One of the ways to standardize input data for Neural network training is:

\begin{equation}
X = \frac{X – mean(X)}{std(X)}
\end{equation}

However if I have have $n$ training examples which have each $m$ features:
\begin{matrix}
x_{11} & \ldots & a_{1m}\\
\vdots & \vdots & \vdots \\
x_{n1} & \ldots & a_{nn}
\end{matrix}

But on what level do I apply this "mean to zero, variance to 1"?

What to apply, and what is the explanation? (I bet the answer is standardize across entire space!?)

  • {Standardize across entire space} Calculate the mean/std (1 values) for the entire matrix and subtract/divide this element wise for each cell.

  • {Standardize on row/input case level} Calculate the mean/std for each entire row, and subtract this element wise on each features in that row.

  • {Standardize on column/feature basis} Calculate the mean/std for each entire column (feature), and subtract/divide this element wise all cells in that column.

This make a difference, If I have as input features with a different scale:

\begin{matrix}
Feature 1: & Feature 2: & Feature 3:\\
case1: 100 & 0.1 & 5\\
case2: 150 & 0.9 & 2\\
\end{matrix}

Normalization across entire matrix will result in:

\begin{matrix}Feature 1: & Feature 2: & Feature 3:\\
Case1: 0.95363115 & -0.71773292 & -0.6357541 \\
case2: 1.79014971 & -0.70434862 & -0.68594522] \\
\end{matrix}

Normalization across each entire row (per case) will result in:

\begin{matrix}Feature 1: & Feature 2: & Feature 3:\\
Case1:1.41287463 & -0.75971915 & -0.65315549\\
Case2: 1.41418448 & -0.71494618 & -0.69923831]\\
\end{matrix}

Normalization across each entire column (per feature) will result in:

\begin{matrix}Feature 1: & Feature 2: & Feature 3:\\
Case1: -1 & -1 & 1\\
Case2: 1 & 1 & -1]\\
\end{matrix}

Python code to calculate examples:

import numpy as np
a = np.array([[100,0.1,5],
              [150,0.9,2]])
print(a)
a-=a.mean()
a/=a.std()
print("Normalize over the entire matrix")
print(a)

c = np.array([[100,0.1,5],
              [150,0.9,2]])

a = c
mean=a[0].mean()
std=a[0].std()
a[0] -= mean
a[0] /= std

mean=a[1].mean()
std=a[1].std()
a[1] -= mean
a[1] /= std

print("Normalize per input vector")
print(a)

a = c

mean=a[:,0].mean()
std=a[:,0].std()
a[:,0] -= mean
a[:,0] /= std

mean=a[:,1].mean()
std=a[:,1].std()
a[:,1] -= mean
a[:,1] /= std
print(a)

mean=a[:,2].mean()
std=a[:,2].std()
a[:,2] -= mean
a[:,2] /= std

print("Normalize per feature")
print(a)

Best Answer

Rather than thinking of the problem in abstract terms, imagine a real-life example.

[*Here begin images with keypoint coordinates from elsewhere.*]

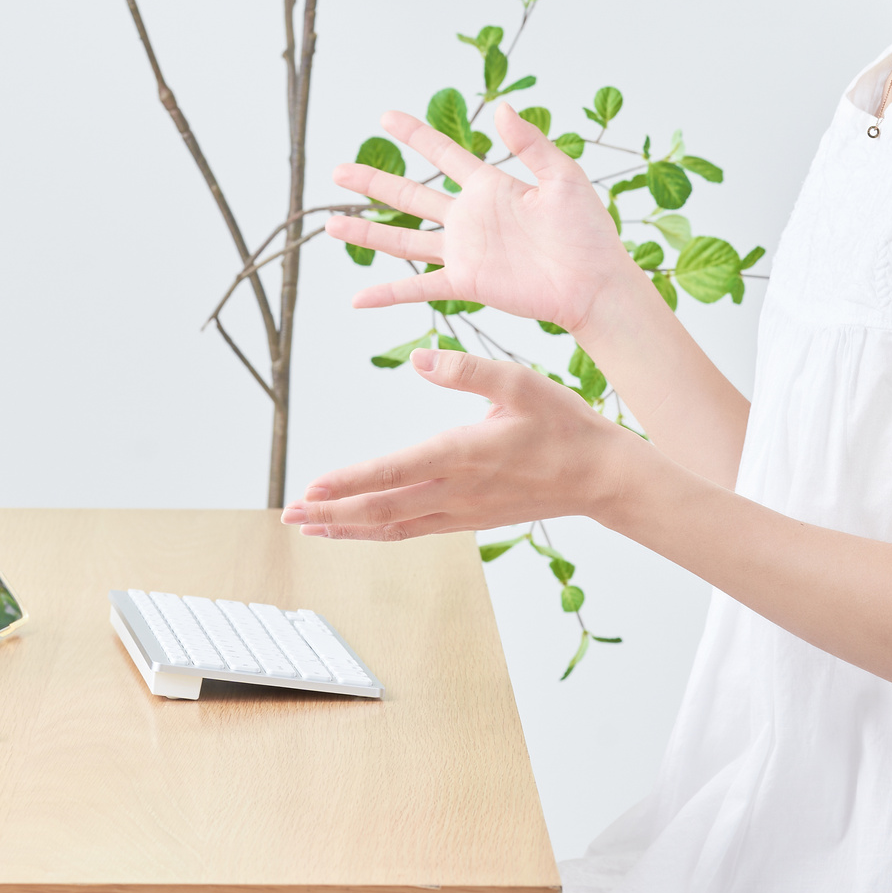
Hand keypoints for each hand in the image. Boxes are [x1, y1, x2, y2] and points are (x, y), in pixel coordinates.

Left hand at [281, 349, 643, 539]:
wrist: (600, 476)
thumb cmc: (562, 424)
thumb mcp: (521, 382)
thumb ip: (467, 370)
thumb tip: (419, 360)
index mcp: (465, 452)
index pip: (395, 471)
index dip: (349, 483)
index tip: (311, 489)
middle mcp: (458, 490)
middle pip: (383, 510)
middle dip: (332, 514)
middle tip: (290, 513)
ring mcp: (462, 510)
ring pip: (394, 527)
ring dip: (348, 529)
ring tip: (309, 527)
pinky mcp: (469, 519)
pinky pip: (413, 530)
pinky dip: (378, 532)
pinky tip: (358, 529)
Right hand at [326, 103, 640, 332]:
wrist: (595, 281)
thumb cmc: (588, 231)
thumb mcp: (563, 175)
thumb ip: (530, 143)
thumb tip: (502, 108)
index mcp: (491, 186)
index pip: (444, 153)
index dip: (415, 135)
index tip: (385, 116)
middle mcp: (470, 217)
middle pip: (410, 195)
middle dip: (374, 183)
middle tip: (338, 170)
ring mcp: (464, 251)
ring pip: (404, 240)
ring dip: (368, 234)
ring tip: (330, 225)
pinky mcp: (467, 282)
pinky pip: (420, 287)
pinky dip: (389, 293)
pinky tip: (358, 298)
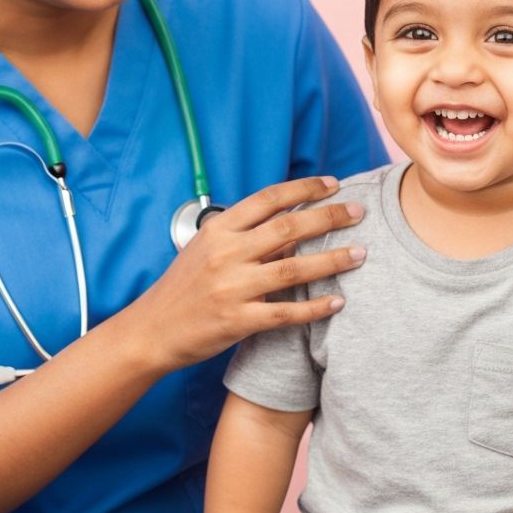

You want to predict job satisfaction (1-5) based on features such as: age (in years), work experience (in years), monthly salary (thousands of $) and gender (0 or 1). What would be the point of subtracting global mean (highly influenced by monthly earnings) of gender, or number of years of work experience? Global, or row-wise normalization does not make any sens in most cases. On another hand, in column-wise case you end up with each of the columns having mean of zero and standard deviation of one -- each of the features is centered at zero and equally scaled.